World Models
World models are learned predictive models of physical dynamics. They take observations and actions and produce future observations, latent states, or full rollouts — enabling planning in imagination, sample-efficient RL, synthetic data generation, and pretraining for downstream policies.
From an engineering standpoint, world models are how the field is attacking the data-efficiency problem: every step of imagined rollout is one fewer step on hardware, and a good world model can compress months of teleoperation into a reusable simulator. The same property makes them a load-bearing dependency for any system that uses them — model errors compound over rollout horizons, and silently shape what downstream policies can and cannot learn.

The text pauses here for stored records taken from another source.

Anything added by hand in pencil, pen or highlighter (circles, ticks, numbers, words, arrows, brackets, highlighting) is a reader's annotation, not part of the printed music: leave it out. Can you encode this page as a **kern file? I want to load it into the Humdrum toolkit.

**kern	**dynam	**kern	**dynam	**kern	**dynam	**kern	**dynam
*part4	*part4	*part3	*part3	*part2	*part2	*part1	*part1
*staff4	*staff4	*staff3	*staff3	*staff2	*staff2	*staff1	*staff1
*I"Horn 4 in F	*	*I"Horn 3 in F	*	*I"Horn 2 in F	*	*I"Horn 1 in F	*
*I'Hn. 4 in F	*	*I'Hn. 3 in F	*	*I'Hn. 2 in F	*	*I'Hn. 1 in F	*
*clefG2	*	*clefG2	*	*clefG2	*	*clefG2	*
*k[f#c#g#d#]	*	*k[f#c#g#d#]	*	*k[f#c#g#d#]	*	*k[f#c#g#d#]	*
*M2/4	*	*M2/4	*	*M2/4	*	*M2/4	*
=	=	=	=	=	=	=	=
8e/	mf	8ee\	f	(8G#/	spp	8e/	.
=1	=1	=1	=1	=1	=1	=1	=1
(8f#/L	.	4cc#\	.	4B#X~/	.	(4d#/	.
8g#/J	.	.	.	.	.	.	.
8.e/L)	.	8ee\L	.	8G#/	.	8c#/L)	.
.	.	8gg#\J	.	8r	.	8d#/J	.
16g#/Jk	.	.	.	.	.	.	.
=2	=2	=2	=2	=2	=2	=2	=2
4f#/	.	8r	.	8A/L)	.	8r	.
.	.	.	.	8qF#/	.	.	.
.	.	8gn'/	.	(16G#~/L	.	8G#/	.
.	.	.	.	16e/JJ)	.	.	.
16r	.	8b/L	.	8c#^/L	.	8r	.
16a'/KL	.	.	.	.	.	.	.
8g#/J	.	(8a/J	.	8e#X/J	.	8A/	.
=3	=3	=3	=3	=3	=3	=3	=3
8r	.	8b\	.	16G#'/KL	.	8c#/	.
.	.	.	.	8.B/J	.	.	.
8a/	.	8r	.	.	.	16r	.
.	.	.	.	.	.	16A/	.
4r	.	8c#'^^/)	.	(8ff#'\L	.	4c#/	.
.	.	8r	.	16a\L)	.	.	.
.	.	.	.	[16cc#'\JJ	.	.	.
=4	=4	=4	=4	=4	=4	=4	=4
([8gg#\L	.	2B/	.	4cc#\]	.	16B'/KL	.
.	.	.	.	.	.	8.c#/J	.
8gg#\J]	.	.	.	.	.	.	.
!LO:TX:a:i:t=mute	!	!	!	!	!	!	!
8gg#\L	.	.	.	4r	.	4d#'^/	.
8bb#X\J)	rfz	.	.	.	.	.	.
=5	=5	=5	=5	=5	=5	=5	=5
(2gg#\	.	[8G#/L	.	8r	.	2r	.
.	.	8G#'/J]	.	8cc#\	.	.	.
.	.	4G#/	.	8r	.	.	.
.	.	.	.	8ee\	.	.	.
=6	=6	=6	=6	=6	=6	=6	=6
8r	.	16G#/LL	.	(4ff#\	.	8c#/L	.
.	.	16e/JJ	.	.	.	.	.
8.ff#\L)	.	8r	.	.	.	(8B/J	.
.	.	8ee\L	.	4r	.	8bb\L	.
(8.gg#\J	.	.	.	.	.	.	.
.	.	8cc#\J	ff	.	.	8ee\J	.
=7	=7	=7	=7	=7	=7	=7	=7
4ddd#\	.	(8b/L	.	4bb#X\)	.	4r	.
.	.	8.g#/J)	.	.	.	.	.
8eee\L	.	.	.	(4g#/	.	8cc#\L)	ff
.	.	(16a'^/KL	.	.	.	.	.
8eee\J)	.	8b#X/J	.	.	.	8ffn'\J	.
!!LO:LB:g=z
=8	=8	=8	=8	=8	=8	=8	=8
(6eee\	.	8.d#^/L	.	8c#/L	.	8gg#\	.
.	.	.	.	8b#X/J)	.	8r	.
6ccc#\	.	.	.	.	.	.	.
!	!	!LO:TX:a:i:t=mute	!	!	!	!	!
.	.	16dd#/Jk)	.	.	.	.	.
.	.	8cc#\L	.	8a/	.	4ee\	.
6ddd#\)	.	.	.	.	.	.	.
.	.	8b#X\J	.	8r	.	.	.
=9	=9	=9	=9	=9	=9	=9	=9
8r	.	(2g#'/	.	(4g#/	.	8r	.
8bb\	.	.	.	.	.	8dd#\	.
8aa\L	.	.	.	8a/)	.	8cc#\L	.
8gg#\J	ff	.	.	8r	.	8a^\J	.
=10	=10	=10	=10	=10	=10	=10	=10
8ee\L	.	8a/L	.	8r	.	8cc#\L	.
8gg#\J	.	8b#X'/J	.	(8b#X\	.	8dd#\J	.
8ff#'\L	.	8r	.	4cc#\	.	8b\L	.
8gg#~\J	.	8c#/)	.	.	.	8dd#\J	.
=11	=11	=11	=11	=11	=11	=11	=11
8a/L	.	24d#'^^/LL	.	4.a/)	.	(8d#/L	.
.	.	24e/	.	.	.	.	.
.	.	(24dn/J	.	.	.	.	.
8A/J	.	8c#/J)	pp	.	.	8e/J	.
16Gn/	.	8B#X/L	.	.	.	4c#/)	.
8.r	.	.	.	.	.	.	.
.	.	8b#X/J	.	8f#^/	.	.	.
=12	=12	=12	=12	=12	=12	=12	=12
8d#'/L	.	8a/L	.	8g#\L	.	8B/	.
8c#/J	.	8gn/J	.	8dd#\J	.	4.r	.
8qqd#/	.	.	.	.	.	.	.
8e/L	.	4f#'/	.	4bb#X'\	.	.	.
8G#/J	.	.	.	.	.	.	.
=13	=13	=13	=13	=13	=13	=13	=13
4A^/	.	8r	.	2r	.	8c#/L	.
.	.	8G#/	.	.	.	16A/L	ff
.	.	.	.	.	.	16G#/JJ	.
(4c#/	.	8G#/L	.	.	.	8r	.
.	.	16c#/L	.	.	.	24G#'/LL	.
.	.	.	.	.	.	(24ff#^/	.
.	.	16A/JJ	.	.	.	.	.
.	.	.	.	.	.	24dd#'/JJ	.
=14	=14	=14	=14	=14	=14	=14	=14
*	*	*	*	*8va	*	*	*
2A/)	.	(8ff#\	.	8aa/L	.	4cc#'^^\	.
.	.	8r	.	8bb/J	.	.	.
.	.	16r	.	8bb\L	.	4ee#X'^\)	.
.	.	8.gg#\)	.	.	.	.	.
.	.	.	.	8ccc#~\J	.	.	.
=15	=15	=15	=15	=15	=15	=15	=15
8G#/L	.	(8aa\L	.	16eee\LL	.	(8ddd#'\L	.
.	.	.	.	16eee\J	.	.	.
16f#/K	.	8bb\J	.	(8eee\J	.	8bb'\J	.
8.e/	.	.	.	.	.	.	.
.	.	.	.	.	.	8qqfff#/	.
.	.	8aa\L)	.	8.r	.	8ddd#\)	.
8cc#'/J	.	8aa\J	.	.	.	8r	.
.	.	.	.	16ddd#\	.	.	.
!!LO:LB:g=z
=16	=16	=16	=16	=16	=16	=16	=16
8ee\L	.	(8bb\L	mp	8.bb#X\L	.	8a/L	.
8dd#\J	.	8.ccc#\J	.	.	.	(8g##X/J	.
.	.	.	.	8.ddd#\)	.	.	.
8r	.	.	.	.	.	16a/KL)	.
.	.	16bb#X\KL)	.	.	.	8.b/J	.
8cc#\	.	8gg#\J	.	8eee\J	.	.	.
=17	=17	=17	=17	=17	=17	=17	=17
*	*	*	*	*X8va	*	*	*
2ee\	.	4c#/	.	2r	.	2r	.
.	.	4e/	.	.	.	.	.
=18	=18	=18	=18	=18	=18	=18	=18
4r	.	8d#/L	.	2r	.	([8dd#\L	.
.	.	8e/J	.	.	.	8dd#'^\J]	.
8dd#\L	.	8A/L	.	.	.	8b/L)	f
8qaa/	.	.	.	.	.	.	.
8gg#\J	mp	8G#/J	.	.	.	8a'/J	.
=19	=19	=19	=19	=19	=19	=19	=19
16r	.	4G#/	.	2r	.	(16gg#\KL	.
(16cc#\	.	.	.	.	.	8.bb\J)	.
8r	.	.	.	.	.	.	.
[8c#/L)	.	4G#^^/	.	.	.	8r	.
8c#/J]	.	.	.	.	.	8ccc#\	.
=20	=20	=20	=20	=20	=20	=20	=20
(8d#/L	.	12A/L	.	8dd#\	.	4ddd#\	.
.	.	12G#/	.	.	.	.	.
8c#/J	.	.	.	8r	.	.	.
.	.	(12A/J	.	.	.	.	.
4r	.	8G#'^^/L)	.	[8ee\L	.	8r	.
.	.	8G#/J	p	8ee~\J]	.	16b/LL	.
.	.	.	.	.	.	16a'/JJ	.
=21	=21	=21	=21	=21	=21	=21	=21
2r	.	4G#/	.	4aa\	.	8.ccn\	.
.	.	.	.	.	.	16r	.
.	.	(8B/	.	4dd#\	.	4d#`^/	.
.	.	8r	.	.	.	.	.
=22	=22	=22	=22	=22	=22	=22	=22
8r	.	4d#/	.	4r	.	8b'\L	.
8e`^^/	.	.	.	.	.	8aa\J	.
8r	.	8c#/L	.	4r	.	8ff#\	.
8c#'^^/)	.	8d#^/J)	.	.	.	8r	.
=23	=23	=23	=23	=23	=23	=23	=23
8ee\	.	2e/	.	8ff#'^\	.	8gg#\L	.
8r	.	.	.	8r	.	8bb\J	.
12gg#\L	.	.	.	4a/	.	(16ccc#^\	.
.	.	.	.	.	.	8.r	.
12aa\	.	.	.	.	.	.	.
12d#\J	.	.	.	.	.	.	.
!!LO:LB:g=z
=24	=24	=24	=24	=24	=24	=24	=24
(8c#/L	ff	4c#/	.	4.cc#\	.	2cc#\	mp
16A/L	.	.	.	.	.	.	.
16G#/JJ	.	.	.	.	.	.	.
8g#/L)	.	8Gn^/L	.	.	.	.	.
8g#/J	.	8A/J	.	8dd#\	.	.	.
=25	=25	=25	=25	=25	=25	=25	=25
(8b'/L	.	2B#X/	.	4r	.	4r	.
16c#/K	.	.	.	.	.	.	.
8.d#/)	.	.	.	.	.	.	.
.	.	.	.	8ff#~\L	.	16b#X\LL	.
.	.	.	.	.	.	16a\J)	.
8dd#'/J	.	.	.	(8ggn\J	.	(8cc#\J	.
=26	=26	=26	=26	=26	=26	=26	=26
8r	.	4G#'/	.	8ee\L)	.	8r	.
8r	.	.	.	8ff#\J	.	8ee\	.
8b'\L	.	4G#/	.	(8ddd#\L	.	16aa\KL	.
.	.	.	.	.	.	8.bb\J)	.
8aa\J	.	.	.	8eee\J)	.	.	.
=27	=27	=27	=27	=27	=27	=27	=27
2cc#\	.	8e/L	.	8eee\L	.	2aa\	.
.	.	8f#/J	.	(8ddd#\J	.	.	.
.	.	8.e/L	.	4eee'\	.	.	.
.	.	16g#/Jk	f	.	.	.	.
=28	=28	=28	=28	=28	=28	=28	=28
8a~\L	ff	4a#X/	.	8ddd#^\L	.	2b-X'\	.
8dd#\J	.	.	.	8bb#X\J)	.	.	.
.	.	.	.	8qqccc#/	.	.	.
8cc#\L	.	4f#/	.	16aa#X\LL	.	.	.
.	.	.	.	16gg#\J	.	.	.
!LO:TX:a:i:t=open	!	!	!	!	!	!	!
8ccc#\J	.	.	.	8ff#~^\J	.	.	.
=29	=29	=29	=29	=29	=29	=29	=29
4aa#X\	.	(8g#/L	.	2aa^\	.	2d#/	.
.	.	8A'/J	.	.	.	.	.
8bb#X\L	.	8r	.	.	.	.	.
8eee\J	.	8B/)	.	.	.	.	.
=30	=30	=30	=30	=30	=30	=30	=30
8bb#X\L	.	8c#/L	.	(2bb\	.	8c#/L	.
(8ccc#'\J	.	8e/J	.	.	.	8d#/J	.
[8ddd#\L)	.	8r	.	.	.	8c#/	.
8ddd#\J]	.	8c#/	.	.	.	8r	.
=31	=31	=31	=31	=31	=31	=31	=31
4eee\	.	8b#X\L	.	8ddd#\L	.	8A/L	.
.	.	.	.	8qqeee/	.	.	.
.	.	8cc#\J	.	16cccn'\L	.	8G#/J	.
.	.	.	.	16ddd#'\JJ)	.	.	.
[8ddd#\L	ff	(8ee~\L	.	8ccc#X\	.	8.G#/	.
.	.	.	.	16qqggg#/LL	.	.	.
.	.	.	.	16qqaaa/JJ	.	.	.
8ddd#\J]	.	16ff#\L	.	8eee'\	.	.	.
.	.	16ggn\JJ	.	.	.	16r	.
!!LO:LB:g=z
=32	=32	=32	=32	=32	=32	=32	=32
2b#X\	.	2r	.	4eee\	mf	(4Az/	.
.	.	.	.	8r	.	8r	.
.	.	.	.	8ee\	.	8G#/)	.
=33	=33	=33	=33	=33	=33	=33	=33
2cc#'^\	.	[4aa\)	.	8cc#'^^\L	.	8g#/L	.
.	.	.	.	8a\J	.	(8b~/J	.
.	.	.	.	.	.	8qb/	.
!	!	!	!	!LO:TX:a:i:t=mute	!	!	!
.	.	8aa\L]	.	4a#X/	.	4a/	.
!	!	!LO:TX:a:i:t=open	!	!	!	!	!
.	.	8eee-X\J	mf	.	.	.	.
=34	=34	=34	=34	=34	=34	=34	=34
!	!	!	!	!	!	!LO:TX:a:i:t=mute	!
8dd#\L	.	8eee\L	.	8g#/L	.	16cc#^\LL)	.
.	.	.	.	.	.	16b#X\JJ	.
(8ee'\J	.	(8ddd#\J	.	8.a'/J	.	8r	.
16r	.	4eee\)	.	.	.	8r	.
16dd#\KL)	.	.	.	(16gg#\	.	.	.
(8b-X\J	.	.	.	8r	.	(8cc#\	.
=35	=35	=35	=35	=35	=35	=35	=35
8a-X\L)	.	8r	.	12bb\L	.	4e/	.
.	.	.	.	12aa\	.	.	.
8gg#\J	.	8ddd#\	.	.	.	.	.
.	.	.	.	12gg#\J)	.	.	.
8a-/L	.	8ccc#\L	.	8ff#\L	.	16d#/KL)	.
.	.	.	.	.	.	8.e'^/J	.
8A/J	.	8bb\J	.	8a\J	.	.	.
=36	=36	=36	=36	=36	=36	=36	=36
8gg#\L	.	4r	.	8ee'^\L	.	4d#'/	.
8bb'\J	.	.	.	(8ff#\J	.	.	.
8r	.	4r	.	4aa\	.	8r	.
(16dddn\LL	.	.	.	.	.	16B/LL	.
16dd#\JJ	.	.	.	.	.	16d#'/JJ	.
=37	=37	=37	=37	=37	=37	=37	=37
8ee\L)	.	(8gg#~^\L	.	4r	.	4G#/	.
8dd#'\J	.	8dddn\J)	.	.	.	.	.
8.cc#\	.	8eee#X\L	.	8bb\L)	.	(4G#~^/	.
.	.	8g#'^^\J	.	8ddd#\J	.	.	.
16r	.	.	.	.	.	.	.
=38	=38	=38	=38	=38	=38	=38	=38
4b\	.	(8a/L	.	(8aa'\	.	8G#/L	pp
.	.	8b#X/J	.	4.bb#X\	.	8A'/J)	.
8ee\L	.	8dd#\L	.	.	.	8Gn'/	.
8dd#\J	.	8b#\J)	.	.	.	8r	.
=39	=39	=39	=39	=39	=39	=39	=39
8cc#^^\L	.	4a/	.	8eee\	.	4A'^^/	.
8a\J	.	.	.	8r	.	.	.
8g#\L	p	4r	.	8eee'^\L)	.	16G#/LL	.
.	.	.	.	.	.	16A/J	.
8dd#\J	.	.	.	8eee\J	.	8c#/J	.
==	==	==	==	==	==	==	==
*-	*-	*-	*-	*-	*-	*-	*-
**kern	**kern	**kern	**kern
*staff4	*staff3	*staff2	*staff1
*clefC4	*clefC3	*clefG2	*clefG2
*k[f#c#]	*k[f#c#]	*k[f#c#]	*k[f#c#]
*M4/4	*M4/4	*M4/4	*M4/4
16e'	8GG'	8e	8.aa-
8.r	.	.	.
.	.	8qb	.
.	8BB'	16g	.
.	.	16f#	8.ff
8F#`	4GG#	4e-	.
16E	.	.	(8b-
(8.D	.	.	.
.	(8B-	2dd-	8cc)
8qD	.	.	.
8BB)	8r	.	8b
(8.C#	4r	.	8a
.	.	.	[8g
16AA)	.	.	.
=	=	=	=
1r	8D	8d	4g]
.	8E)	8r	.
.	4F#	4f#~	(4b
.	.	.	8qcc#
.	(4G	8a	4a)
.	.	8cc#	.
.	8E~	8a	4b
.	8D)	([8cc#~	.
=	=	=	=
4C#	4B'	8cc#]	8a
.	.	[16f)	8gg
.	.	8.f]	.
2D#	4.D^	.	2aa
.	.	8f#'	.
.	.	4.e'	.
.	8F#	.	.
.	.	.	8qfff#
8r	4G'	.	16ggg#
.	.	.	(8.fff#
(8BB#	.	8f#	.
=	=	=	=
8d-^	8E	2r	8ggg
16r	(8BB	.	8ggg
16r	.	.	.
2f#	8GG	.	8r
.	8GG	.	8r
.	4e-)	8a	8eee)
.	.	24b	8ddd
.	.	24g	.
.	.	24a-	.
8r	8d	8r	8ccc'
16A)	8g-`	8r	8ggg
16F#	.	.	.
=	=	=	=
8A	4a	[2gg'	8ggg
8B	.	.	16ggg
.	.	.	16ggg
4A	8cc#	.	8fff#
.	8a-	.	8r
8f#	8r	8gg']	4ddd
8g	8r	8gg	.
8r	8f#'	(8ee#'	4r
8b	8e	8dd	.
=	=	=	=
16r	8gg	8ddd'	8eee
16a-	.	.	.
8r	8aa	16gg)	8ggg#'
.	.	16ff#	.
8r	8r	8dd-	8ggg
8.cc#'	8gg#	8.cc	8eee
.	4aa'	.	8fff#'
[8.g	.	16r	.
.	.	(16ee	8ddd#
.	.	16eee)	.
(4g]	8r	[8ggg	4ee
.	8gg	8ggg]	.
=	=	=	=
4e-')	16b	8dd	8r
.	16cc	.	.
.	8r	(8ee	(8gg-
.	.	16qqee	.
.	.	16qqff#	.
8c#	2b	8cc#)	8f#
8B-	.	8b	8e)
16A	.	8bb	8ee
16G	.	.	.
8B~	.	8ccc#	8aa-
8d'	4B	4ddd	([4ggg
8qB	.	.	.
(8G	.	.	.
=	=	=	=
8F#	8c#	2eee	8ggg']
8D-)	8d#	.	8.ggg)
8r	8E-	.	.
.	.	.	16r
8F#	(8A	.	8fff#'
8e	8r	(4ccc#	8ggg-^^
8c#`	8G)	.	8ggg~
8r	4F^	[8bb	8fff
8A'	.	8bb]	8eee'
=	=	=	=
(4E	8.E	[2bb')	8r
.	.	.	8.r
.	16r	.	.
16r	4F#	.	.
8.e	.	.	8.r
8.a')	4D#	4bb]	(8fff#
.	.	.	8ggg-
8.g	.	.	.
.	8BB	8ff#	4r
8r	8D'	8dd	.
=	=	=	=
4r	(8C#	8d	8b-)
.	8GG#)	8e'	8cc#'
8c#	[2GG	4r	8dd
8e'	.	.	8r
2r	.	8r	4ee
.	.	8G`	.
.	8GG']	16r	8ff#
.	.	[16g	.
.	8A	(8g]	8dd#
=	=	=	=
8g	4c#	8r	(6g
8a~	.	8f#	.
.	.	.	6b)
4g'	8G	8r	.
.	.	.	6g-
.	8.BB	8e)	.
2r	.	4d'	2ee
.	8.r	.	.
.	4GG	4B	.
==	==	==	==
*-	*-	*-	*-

When choosing between approaches, separate generative pixel-space models (useful for synthetic data and visualisation) from latent-space predictive models (useful for planning and control), and weigh rollout horizon fidelity, action-conditioning quality, and compute cost per imagined step. For robot learning specifically, models with demonstrated downstream task transfer matter more than visually impressive video samples.
DreamerV3 is the most pragmatic entry point: a single fixed set of hyperparameters that produces strong results across 150+ tasks, and a clean reference implementation of latent-space world-model RL.
- V-JEPA 2 (Meta FAIR) — Self-supervised video world model trained on 1M+ hours enabling zero-shot robot planning.
- NVIDIA Cosmos — World foundation models for physically-grounded synthetic data generation.
- Genie 2 (DeepMind) — Foundation world model that generates interactive, controllable 3D environments.
- DreamerV3 — General world-model algorithm achieving strong results across 150+ tasks with fixed hyperparameters.
- DayDreamer — World models applied to physical robot learning for sample-efficient skill acquisition.
- UniSim — Universal simulator learning real-world interactions from diverse video data.
- I-JEPA — Image joint-embedding predictive architecture; foundational to the JEPA world-model line.
- World Models (Ha & Schmidhuber) — Foundational latent-dynamics framework for planning and control in learned simulators.
- PlaNet — Latent-space planning with learned dynamics, a core precursor to Dreamer-style methods.
- Dream to Control — Demonstrates control directly in latent imagination without pixel-space rollouts.
- SimPLe — Model-based RL baseline showing strong sample efficiency from learned video prediction.
- MuZero — Learned model-based planning architecture with strong performance across control domains.
- DreamerV2 — Robust latent world-model RL variant with improved discrete latent representations.
- GAIA-1 (Wayve) — Driving-oriented generative world model for physically plausible scenario synthesis.
- TD-MPC2 — Modern latent model-predictive control method with broad robot-control transfer.
- Robotic World Model (ETH RSL) — Learned world model for legged robots from ETH Zurich's Robotic Systems Lab; companion lite variant for lighter-weight experimentation.